- Texte proposé
----

Chronique

Pas le meilleur scénario pour la LNH

TORONTO — La demi-finale Canada-Russie de demain, avec ses racines qui s’enfoncent dans l’histoire du hockey, sera passionnante pour les amateurs des deux pays. Mais n’en déplaise à la LNH, qui souhaitait obtenir une visibilité extraordinaire avec cette Coupe du monde, le tournoi ne remplira pas toutes ses promesses.

Imaginez : aucun joueur américain ne participera à la ronde des médailles. L’équipe des États-Unis a représenté une immense déception – tiens, tiens, le « message » du subtil John Tortorella n’a manifestement pas passé – et celle des 23 ans et moins, composée à moitié de joueurs du pays de l’Oncle Sam, a raté de peu sa qualification.

Résultat, les cotes d’écoute du réseau américain ESPN s’annoncent minuscules, dimanche, pour l’autre demi-finale opposant la Suède à l’Europe. D’autant que l’affrontement, présenté en après-midi, aura lieu en même temps que plusieurs matchs de la NFL.

----

- Consignes
1. Selon la chronique, quelles équipes s'affrontent dans l'autre demi-finale, dimanche ?
2. Recopiez fidèlement le passage de la chronique qui va de « Résultat, les cotes » à « matchs de la NFL. ».

----

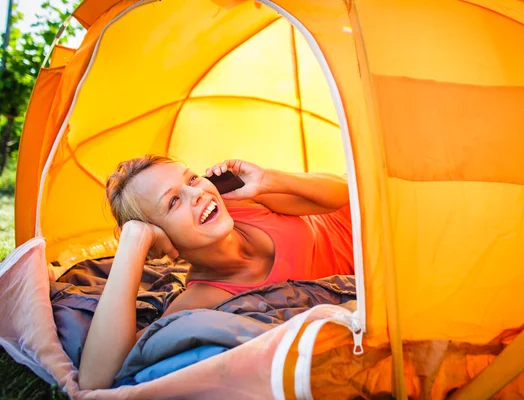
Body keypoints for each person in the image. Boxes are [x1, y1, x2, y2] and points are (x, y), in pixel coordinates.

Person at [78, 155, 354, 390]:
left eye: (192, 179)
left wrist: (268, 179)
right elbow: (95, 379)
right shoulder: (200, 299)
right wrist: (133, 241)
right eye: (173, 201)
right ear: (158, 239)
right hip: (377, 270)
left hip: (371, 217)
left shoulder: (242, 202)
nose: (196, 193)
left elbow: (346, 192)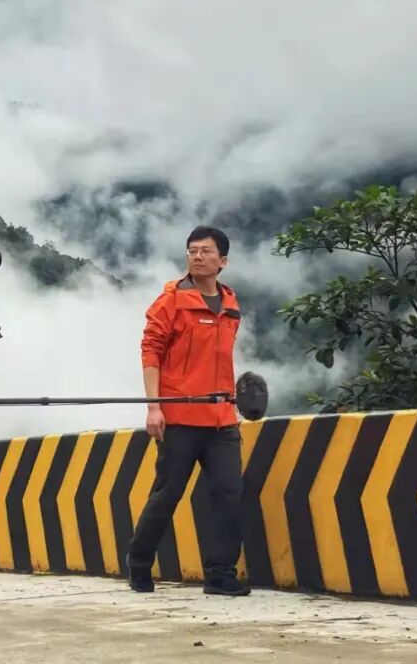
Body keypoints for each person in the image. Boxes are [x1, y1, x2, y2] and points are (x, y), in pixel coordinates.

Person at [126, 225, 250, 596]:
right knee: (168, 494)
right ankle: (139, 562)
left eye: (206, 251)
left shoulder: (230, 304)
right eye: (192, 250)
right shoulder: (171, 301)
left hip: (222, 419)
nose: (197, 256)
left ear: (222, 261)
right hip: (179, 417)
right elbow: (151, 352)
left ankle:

----

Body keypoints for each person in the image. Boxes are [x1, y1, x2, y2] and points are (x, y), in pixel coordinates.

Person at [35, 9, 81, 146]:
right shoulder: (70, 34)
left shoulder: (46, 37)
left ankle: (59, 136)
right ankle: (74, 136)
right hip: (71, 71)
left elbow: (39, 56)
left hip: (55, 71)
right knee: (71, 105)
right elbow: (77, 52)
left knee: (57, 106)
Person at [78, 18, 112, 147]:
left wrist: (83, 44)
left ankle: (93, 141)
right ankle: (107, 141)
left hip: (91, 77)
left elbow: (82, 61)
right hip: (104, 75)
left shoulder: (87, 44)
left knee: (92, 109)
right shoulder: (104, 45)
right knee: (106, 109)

----

- Corrigé
1. La Suède et l'Europe.

2.
Résultat, les cotes d’écoute du réseau américain ESPN s’annoncent minuscules, dimanche, pour l’autre demi-finale opposant la Suède à l’Europe. D’autant que l’affrontement, présenté en après-midi, aura lieu en même temps que plusieurs matchs de la NFL.